== Work required ==
Only one stretch of the records below should be repeated. It starts with the line containing "wrist: (74, 227)" and goes on through the line containing "thumb tip: (193, 257)", exactly as written.
····················
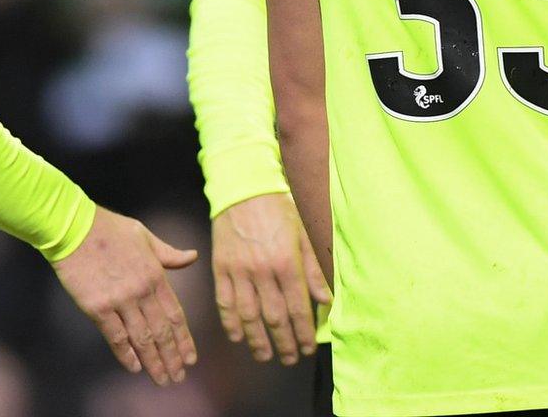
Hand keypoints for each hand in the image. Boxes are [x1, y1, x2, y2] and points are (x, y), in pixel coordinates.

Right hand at [52, 207, 199, 384]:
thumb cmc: (110, 228)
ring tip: (162, 379)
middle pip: (161, 332)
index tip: (190, 359)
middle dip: (171, 358)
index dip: (184, 340)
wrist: (74, 227)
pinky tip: (135, 367)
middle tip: (178, 378)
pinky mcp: (97, 307)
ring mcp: (120, 301)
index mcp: (156, 275)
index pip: (175, 315)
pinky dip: (126, 354)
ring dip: (153, 361)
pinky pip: (115, 336)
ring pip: (142, 338)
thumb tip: (193, 257)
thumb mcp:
····················
== Answer to the problem ==
wrist: (74, 227)
pinky tip: (135, 367)
middle tip: (178, 378)
pinky mcp: (97, 307)
ring mcp: (120, 301)
index mcp: (156, 275)
index pip: (175, 315)
pinky dip: (126, 354)
ring dip: (153, 361)
pinky pip: (115, 336)
ring pip: (142, 338)
thumb tip: (193, 257)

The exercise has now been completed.